Und was bedeutet Resilienz nun für Yulianna Avdeeva selbst? In einem Rundfunk-Interview hat sie dazu Stellung bezogen: »Für mich ist Resilienz nicht nur eine Anweisung an das alltägliche Leben, sondern auch eine Charaktereigenschaft, die sich in der Haltung eines Menschen zeigt. Gerade wenn es unkomfortabel und ungemütlich wird, also in einer Lage, die viel Kraft und eine starke innere Haltung verlangt, um zu überleben und sich als Mensch weiter treu zu bleiben.« Diese Qualitäten waren für sie bereits gefragt, als sie sich im Jahr 2010 der Konkurrenz beim berühmten Warschauer »Chopin-Wettbewerb« stellte – und Avdeeva, die sich mehr oder weniger spontan zur Teilnahme entschlossen hatte, am Ende als Siegerin feststand.
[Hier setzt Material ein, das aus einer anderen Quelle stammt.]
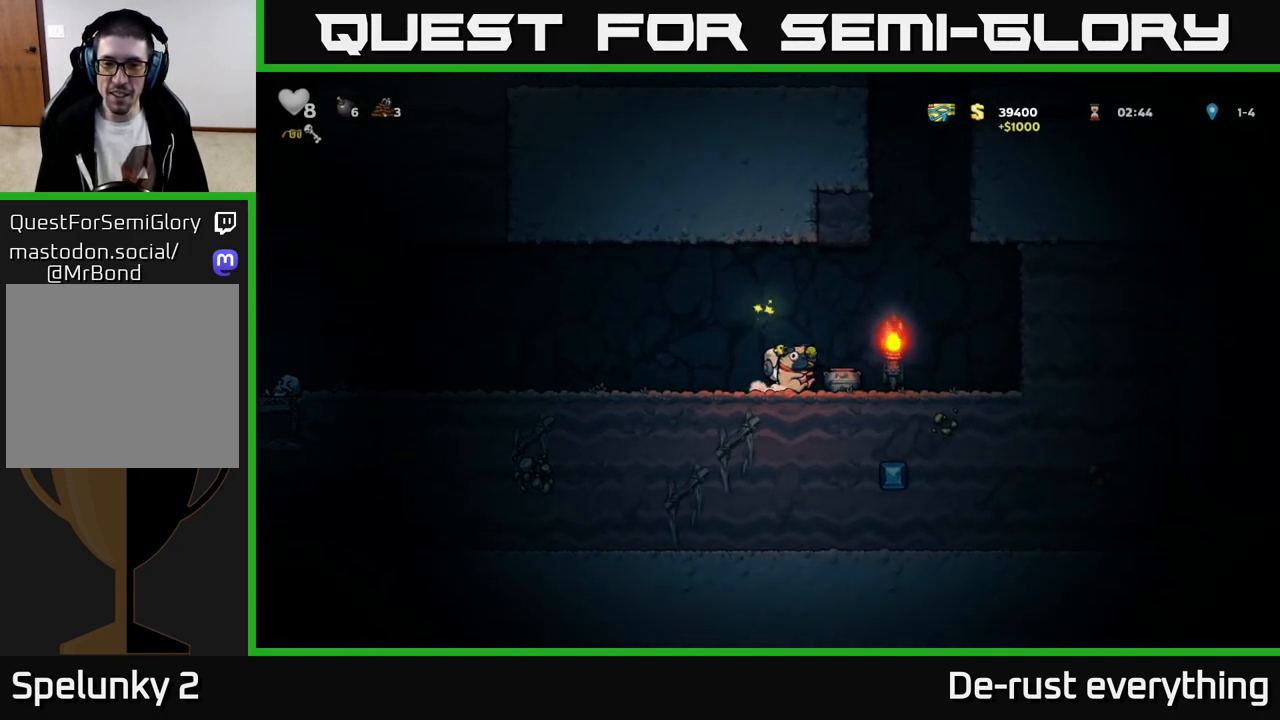
{"buttons": ["DPAD_RIGHT"], "left_stick": "center", "right_stick": "center", "events": [[100, "A", "up"], [150, "DPAD_LEFT", "down"], [317, "DPAD_LEFT", "up"], [400, "DPAD_RIGHT", "down"]]}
Sie selbst hat die drei Wochen in guter Erinnerung behalten: »Ich habe die Wettbewerbssituation eher verdrängt und nur an die Musik gedacht.« So hat sie auch die Stadt erlebt, denn »jede Straße in der Altstadt von Warschau erinnert an Chopin«. Seine Musik stellt für Avdeeva ohnehin ein »ganzes Universum« dar. »In Chopins Werken findet man jede Art von menschlichen Gefühlen und all das, was die Menschen im Leben einfach beschäftigt«. Das gilt gerade besonders für die Mazurken, diese vielschichtigen Mikrokosmen: »Sie sind wie eine Essenz.«
Yulianna Avdeeva, in Moskau geboren, stammt aus einem musikliebenden Elternhaus – »aber meine Eltern waren keine professionellen Musiker«, eher Hobby-Pianisten. Dank einer großen Schallplattensammlung war Musik ständig präsent. »Als ich fünf Jahre alt war, ist meine Mutter mit mir zur staatlichen Gnessin-Schule gegangen, um einen Aufnahmetest zu machen.« So begann ihre Ausbildung, die sie später unter anderem zu Konstantin Scherbakow nach Zürich geführt hat. Sechs Jahre ist sie in der Schweiz geblieben, dann nach München gezogen. Das erklärt auch ihre umfassenden deutschen Sprachkenntnisse. »Sie helfen mir, wenn ich Stücke deutschsprachiger Komponisten spiele. Auch Franz Liszts Muttersprache war deutsch.«
Manchmal ist die Musik für Avedeeva sogar ein besseres Kommunikationsmittel als die Sprache: »Es kommt vor, dass ich für bestimmte Gefühle nicht die richtigen Worte finde. Dann fällt es mir leichter, es mit Musik auszudrücken.« Entsprechend vielfältig ist ihre Art, durch das Klavier zu sprechen. Ihr Anschlag ist sehr flexibel von robust bis zart, ihr Spiel lebt von großer Klarheit und ist immer auf den Punkt gerichtet, als wohne ihm eine innere Logik inne. Vielleicht kann man darin auch die passionierte Schach-Liebhaberin erkennen, die sich in ihrer Freizeit gelegentlich mit der Analyse von WM-Partien beschäftigt. Hört man sie mit der Fuge aus dem letzten Satz von Beethovens »Hammerklavier«-Sonate, so erkennt man darin die umsichtige Strategin, die behutsam Triller auf Triller türmt, die einzelnen Stimmen sorgsam abwägt und ein Tempo wählt, das unkalkulierbare Risiken meiden hilft. Auch das eine Form von Resilienz? Die Beschäftigung mit Kunst ist schließlich immer eine Gratwanderung. Je sorgsamer man sich darauf vorbereitet, desto größer sind die Chancen, in ihr ein Maximum an Gefühlen zu finden und diese dem Publikum zu vermitteln.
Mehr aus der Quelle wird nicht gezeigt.